Es por eso que elijo pensar ambos casos desde la educación sexual integral (ESI). Quiero interpelar desde lo que podemos y debemos, cambiar si decidimos charlar con las pibas y los pibes con los que compartimos nuestra tarea docente. Animarnos a hablar de estos hechos nos lleva sí o sí a tratar ejes y temáticas que tienen que ver con la ESI.
Hace unos días, en una columna para La Capital el psicólogo y escritor rosarino Eduardo Marostica se refería a ese grupo de jóvenes como “patoteros”, y nos hacía reflexionar sobre varios conceptos que hacen a las construcciones de las masculinidades que responden a los roles y estereotipos frutos de mandatos del patriarcado.
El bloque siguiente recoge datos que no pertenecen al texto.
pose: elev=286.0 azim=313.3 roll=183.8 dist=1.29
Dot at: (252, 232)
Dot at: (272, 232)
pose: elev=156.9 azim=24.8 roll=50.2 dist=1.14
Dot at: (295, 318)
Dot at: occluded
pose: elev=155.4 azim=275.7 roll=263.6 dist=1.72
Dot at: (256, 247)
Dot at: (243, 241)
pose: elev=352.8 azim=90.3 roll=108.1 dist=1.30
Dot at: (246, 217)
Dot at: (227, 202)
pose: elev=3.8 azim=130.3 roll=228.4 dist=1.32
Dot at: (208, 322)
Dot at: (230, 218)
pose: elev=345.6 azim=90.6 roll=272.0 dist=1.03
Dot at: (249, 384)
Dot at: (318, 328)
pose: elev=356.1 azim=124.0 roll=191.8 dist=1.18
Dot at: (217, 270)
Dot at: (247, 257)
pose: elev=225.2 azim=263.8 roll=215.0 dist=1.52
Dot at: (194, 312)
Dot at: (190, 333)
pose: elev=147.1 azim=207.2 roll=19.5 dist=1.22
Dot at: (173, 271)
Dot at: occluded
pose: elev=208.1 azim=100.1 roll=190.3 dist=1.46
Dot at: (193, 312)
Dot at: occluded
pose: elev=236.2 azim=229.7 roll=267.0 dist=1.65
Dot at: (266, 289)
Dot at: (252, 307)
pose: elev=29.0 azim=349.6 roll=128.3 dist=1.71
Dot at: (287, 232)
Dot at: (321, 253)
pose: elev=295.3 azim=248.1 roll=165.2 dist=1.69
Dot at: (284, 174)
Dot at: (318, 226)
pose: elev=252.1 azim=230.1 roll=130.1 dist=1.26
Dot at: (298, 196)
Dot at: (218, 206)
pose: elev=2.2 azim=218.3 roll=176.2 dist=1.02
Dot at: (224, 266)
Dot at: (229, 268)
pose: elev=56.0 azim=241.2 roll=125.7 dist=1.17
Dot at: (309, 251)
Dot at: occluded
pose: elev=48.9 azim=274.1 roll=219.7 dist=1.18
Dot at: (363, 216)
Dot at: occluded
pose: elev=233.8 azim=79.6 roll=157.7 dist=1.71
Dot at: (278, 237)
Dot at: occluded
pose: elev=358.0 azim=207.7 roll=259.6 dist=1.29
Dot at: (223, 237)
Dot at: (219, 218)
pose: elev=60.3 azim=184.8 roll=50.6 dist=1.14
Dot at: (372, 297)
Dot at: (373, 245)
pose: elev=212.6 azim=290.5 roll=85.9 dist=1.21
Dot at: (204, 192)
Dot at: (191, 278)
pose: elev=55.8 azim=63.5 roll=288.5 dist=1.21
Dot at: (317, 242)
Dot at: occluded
Y es así. Los jóvenes por ser varones deben responder, según las construcciones socialmente aceptadas, a esos mandatos. Mandatos que los llevan a comportamientos grupalmente aceptados y reconocidos: ser líderes demostrando fuerza y valor a través de golpes o siendo quienes defienden a los débiles que lo respaldan, y cómplices o camaradas, que sostienen ese liderazgo al precio de poder estar y permanecer en ese grupo.
¿Se imaginan no sumarse a una golpiza en la que se pone en juego el poder o la capacidad del líder? ¿Se imaginan no animarse a saltar por él? Y nadie habla de si es algo que uno comparte o no; pero debe permanecer y es el precio. ¿O acaso quieren animarse a ser expulsados del grupo o patota por ser poco hombres, cobardes. O más que seguro “nenitas”, “mariquitas” “cagones”. Porque los hombres, los machos, se la bancan hasta las últimas consecuencias.
Porque no se puede poner en duda que lo que se hace siempre está mal, solamente hay que seguir al grupo de amigos, cómplices, camaradas y bancar al líder. No se permite la posibilidad de arrugar, porque nos pueden dar la espalda y encima quedar como cagones, es parte de la complicidad masculina. Mucho nos deja para hablar y repensar el caso de Fernando, y sus consecuencias. Al igual que el de Lucio.
En este último pesan otras idealizaciones que corresponden también a los roles y estereotipos que la sociedad sostuvo, y desgraciadamente aún sostiene, en el día a día. Ser mujer, por la sensibilidad que presupone por ser el sexo débil (sostenido por los privilegios masculinos que las construcciones sociales prevalentes imponen), da por casi indiscutible que tiene desarrollada la capacidad de maternar y de llevar adelante el cuidado de sus hijas e hijos.
¿Podemos pensar que un hombre, incapaz de demostrar emociones según nuestras construcciones sociales fruto de la masculinidad hegemónica, puede criar a un hijo? ¿Puede llegar a cuidarlo sin ayuda de una mujer, que es quien debe encargarse de eso porque, según esos mismos mandatos, es casi su finalidad en esta sociedad? ¿Puede una mujer ser violenta, y no cuidar?
Mucho se dijo, y se seguirá diciendo. Se cuestionarán veredictos y sentencias, pero de nada sirve si no somos capaces de poder revisar todos estos conceptos y animarnos a construir una nueva sociedad, que sea capaz de generar nuevas personas, más allá del sexo o de su percepción, con ganas de asumir y construir nuevos roles, derribando mandatos heredados y cuestionarlos con nuevas propuestas y formas de ser personas para realmente poder hacer justicia por Lucio y Fernando.